■ **Work to complete**: Take the line that has "d image 6 in gallery view" in it and every line after it to the end of the entries, and reproduce them exactly.

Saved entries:
★ ★ ★ ★

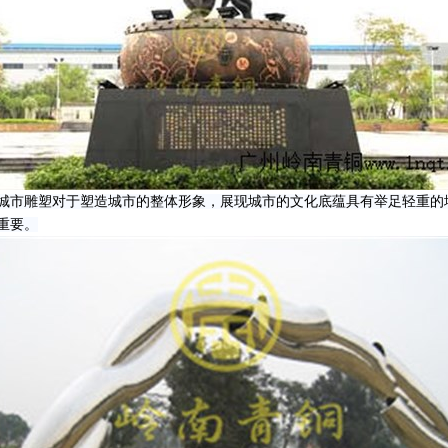
城市雕塑对于塑造城市的整体形象，展现城市的文化底蕴具有举足轻重的
重要。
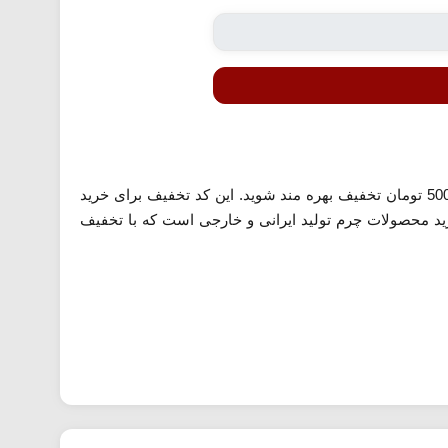
معرفی شده می توانید در خرید انواع محصولات چرم از این فروشگاه از 500،000 تومان تخفیف بهره مند شوید. این کد تخفیف برای خرید
ید محصولات چرم تولید ایرانی و خارجی است که با تخفیف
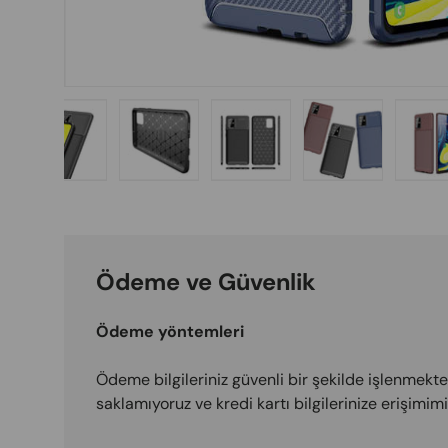
 gallery view
d image 6 in gallery view
Load image 7 in gallery view
Load image 8 in gallery view
Load image 9 in gallery vi
Load image 10 
L
Ödeme ve Güvenlik
Ödeme yöntemleri
Ödeme bilgileriniz güvenli bir şekilde işlenmektedi
saklamıyoruz ve kredi kartı bilgilerinize erişimi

★ ★ ★ ★

■ **Solution to this problem**:
d image 6 in gallery view
Load image 7 in gallery view
Load image 8 in gallery view
Load image 9 in gallery vi
Load image 10 
L
Ödeme ve Güvenlik
Ödeme yöntemleri
Ödeme bilgileriniz güvenli bir şekilde işlenmektedi
saklamıyoruz ve kredi kartı bilgilerinize erişimi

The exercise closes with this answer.